Tuesday’s actions will bring more than 3.6 million borrowers at least three years closer to receiving forgiveness through what’s known as the income-driven repayment program, or IDR. The program, which offers four types of repayment plans, allows borrowers to avoid loan default by lowering their monthly payments based on their income and family size.

IDR also promises loan forgiveness after 20-25 years of payments are made. Several thousands ofborrowers will immediately see forgiveness through the IDR program after Tuesday’s actions are fully implemented, according to the Department of Education.

Another 40,000 borrowers will receive immediate forgiveness through the Public Service Loan Forgiveness program because they will get credit for more of their payments.

“Student loans were never meant to be a life sentence, but it’s certainly felt that way for borrowers locked out of debt relief they’re eligible for,” said US Secretary of Education Miguel Cardona in a statement.

“Today, the Department of Education will begin to remedy years of administrative failures that effectively denied the promise of loan forgiveness to certain borrowers enrolled in IDR plans,” he added.

Democratic senators Elizabeth Warren of Massachusetts, Sherrod Brown of Ohio and Dick Durbin of Illinois called on the Department of Education last week to investigate mismanagement of theIDR program and to provide borrowers with debt relief.
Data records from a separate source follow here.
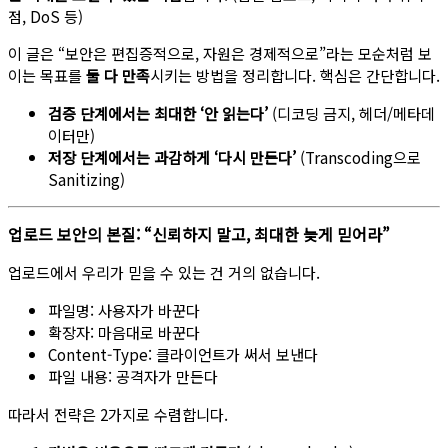
점, DoS 등)
이 글은 “보안은 편집증적으로, 자원은 경제적으로”라는 모순처럼 보
이는 목표를
둘 다 만족
시키는 방법을 정리합니다. 핵심은 간단합니다.
검증 단계에서는 최대한 ‘안 읽는다’
(디코딩 금지, 헤더/메타데
이터만)
저장 단계에서는 과감하게 ‘다시 만든다’
(Transcoding으로
Sanitizing)
업로드 보안의 본질: “신뢰하지 말고, 최대한 늦게 믿어라”
업로드에서 우리가 믿을 수 있는 건 거의 없습니다.
파일명: 사용자가 바꾼다
확장자: 마음대로 바꾼다
Content-Type: 클라이언트가 써서 보낸다
파일 내용: 공격자가 만든다
따라서 전략은 2가지로 수렴합니다.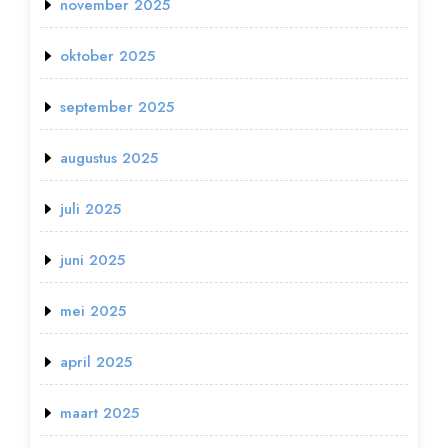
november 2025
oktober 2025
september 2025
augustus 2025
juli 2025
juni 2025
mei 2025
april 2025
maart 2025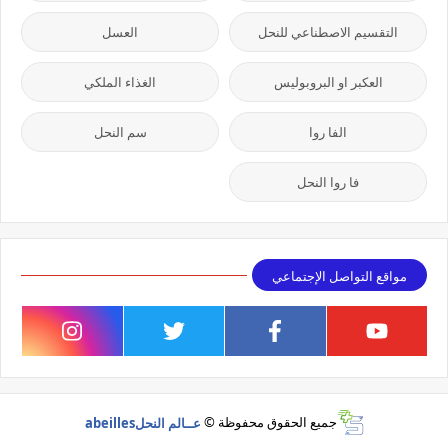
التقسيم الاصطناعي للنحل
العسل
العكبر او البروبوليس
الغذاء الملكي
الفا روا
سم النحل
فا روا النحل
مواقع التواصل الإجتماعي
جميع الحقوق محفوظة ©
عــالم النحلabeilles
The lawmakers’ letter cited a recent report from NPR that found that very few borrowers were able to get the loan forgiveness they were promised by the IDR program.

Biden has resisted pressure from other Democrats to grant broad student loan forgiveness. Instead, his administration has taken several actions to make loan cancellation easier under existing programs.

Last year, the administration temporarily expanded eligibility for the Public Service Loan Forgiveness program until October 31, 2022. So far, the Department of Education has identified more than 113,000 borrowers with about $6.8 billion in loans who are eligible for student debt cancellation due to the waiver.

The department has also been chipping away at a backlog of forgiveness claims filed under a policy known as borrower defense to repayment that allows former students who were defrauded by their colleges to seek federal debt relief. Under that policy, the Biden administration has canceled about $2 billion in debt held by more than 105,000 individuals who attended for-profit colleges and another $1.2 billion for borrowers who attended ITT Technical Institutes before it closed.

The department also improved efforts to reach borrowers eligible for debt relief because of permanent disabilities, canceling $7.8 billion for more than 400,000 borrowers.